Top of Records provided

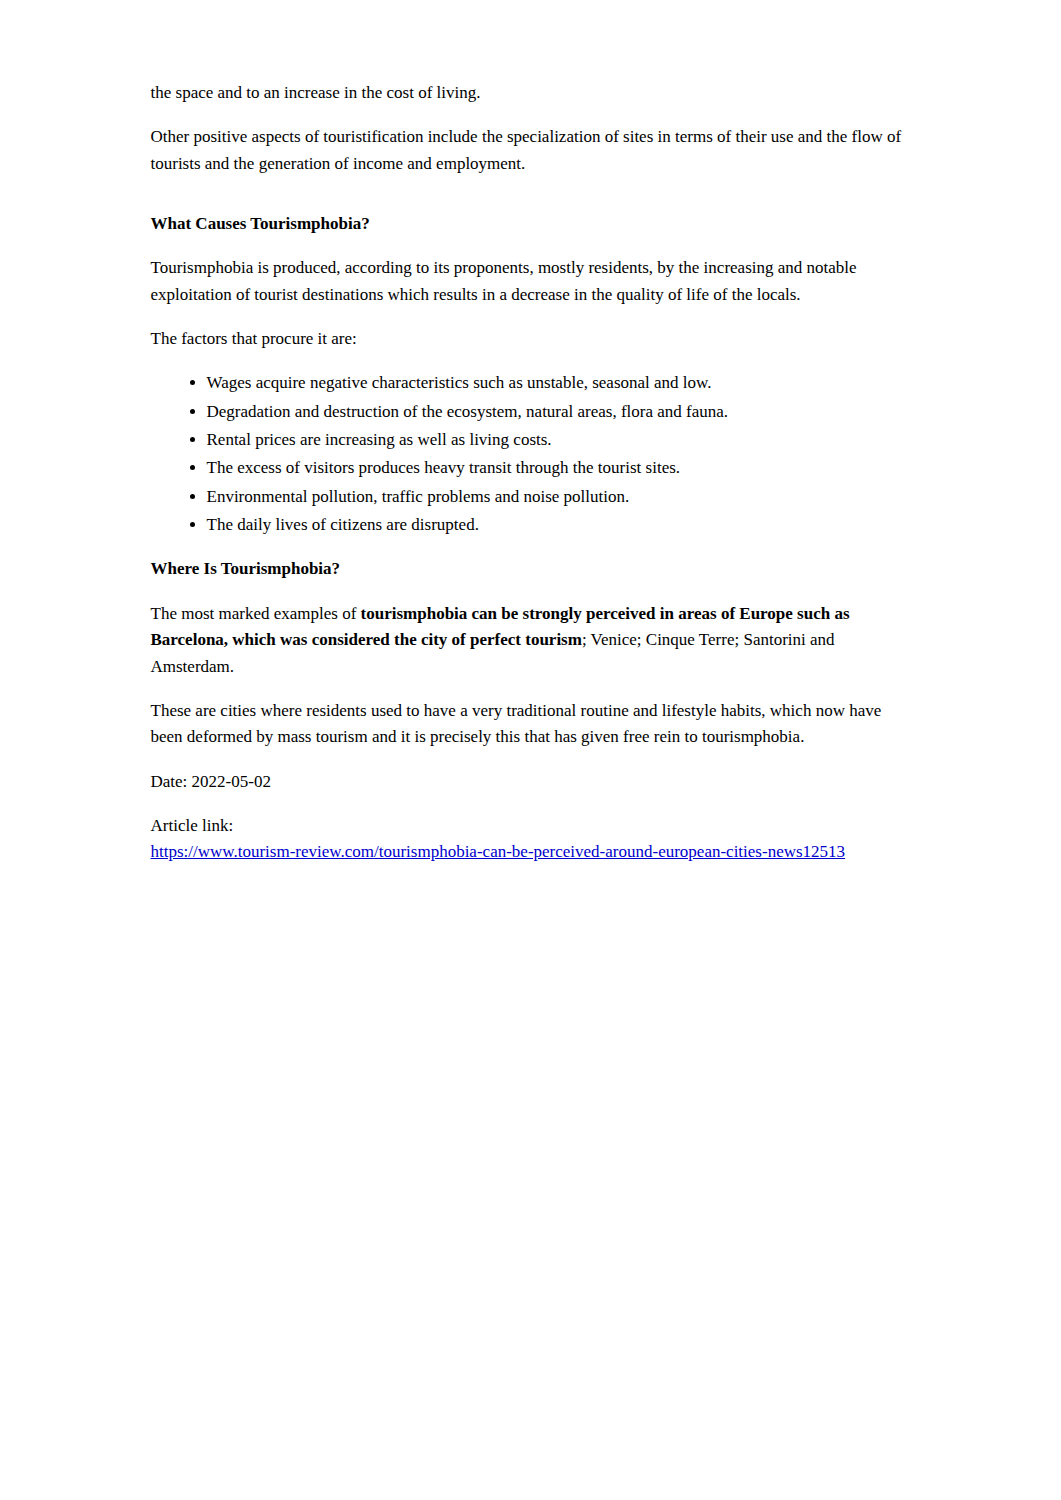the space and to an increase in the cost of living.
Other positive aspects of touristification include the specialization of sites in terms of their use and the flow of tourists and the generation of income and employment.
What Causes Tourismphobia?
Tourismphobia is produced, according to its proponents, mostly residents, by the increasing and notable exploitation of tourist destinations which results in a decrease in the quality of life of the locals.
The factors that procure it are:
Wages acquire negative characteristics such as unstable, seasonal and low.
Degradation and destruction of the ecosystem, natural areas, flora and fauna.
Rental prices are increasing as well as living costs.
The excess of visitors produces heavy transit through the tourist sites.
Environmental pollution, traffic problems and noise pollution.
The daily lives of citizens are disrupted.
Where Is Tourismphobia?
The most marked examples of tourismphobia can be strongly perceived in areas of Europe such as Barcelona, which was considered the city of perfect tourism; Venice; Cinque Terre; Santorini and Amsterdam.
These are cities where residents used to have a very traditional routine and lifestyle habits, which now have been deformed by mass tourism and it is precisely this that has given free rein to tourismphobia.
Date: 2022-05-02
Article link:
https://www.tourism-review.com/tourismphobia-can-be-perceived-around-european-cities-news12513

Bottom of Records provided

▸ **Work item**
This exercise asks for an exact copy of the lines from the first one in the data through the line that contains "The most marked", pictures excluded.

▸ **Response box**
the space and to an increase in the cost of living.
Other positive aspects of touristification include the specialization of sites in terms of their use and the flow of tourists and the generation of income and employment.
What Causes Tourismphobia?
Tourismphobia is produced, according to its proponents, mostly residents, by the increasing and notable exploitation of tourist destinations which results in a decrease in the quality of life of the locals.
The factors that procure it are:
Wages acquire negative characteristics such as unstable, seasonal and low.
Degradation and destruction of the ecosystem, natural areas, flora and fauna.
Rental prices are increasing as well as living costs.
The excess of visitors produces heavy transit through the tourist sites.
Environmental pollution, traffic problems and noise pollution.
The daily lives of citizens are disrupted.
Where Is Tourismphobia?
The most marked examples of tourismphobia can be strongly perceived in areas of Europe such as Barcelona, which was considered the city of perfect tourism; Venice; Cinque Terre; Santorini and Amsterdam.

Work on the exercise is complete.